>> Start Source excerpt

So he was concerned about enlightening the world. Now, that in the eyes of some Americans is practically treasonable behavior. It means caring about people outside this country. That is not, however, the definition of what it is to be a good patriotic American in terms of our Constitution. As a matter of fact, how does our Declaration of Independence begin? That we owed it to the world to give an accounting of our reasons for revolution and independence. And maybe — you’re good, what are the words that it starts with? A country —

[When in the Course of human events, it becomes necessary for one people to dissolve the political bands which have connected them with another, and to assume among the powers of the earth, the separate and equal station to which the Laws of Nature and of Nature’s God entitle them, a decent respect to the opinions of mankind requires that they should declare the causes which impel them to the separation.]

Scott Horton:  Yeah, it’s respect to the opinions of mankind requires that they should declare their causes which impel them to their separation —

Daniel Ellsberg:  “When in the course of human events “a country finds it necessary to separate from — they owe it to the world, isn’t that right?, to give them a good accounting.

Scott Horton:  Yeah, respect to the opinion of mankind.

Daniel Ellsberg:  Well, Bradley Manning did give the world a good accounting of how our first world, the industrialized, corporatized, capitalist world, and “socialist”,whatever — I don’t know what, what shall we call China now? Capitalist, yes, but a particular form of capitalism, very close to fascism. Anyway, this is the way the Third World gets treated. He wanted the world to see that. So he is also a citizen of the world, otherwise known as a human being, as well as an American patriot.

Scott Horton:  All right, we got to leave it there, Dan. We’re all out of time. Thank you so much for your time on the show today. Great to talk to you again.

>> End Source excerpt

Stated goal
In the interview excerpt, what does Daniel Ellsberg call Bradley Manning besides an American patriot? The lines after this point are separate material and have no connection to the interview excerpt.

>> Start Material

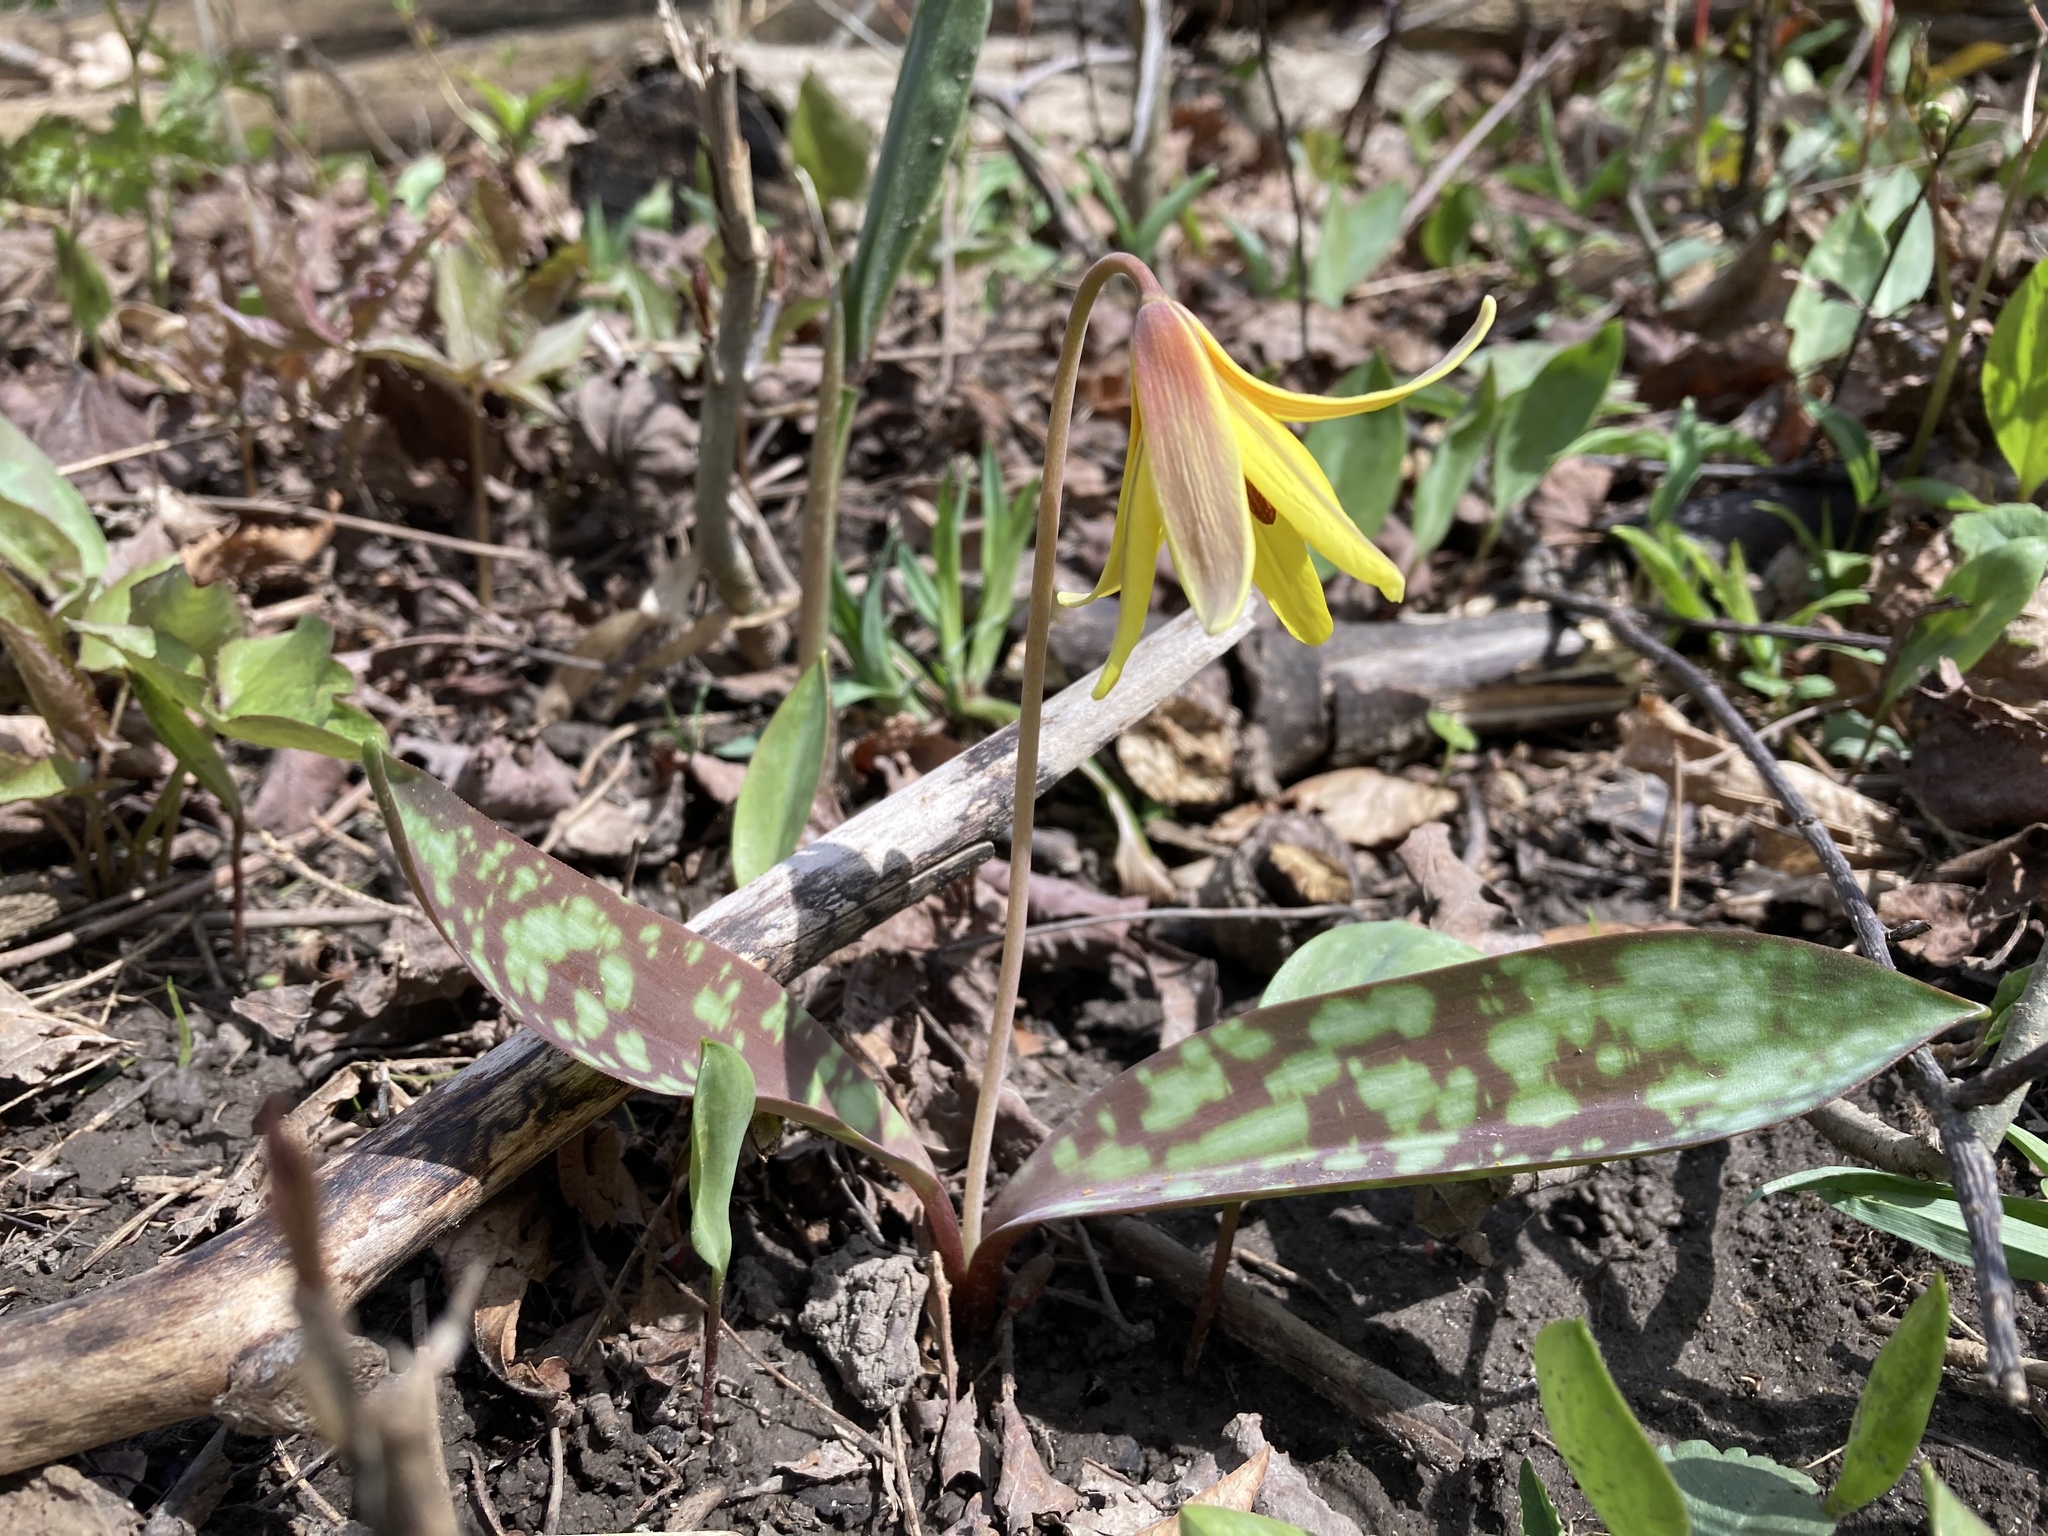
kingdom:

>> End Material

Exercise output
A citizen of the world, otherwise known as a human being.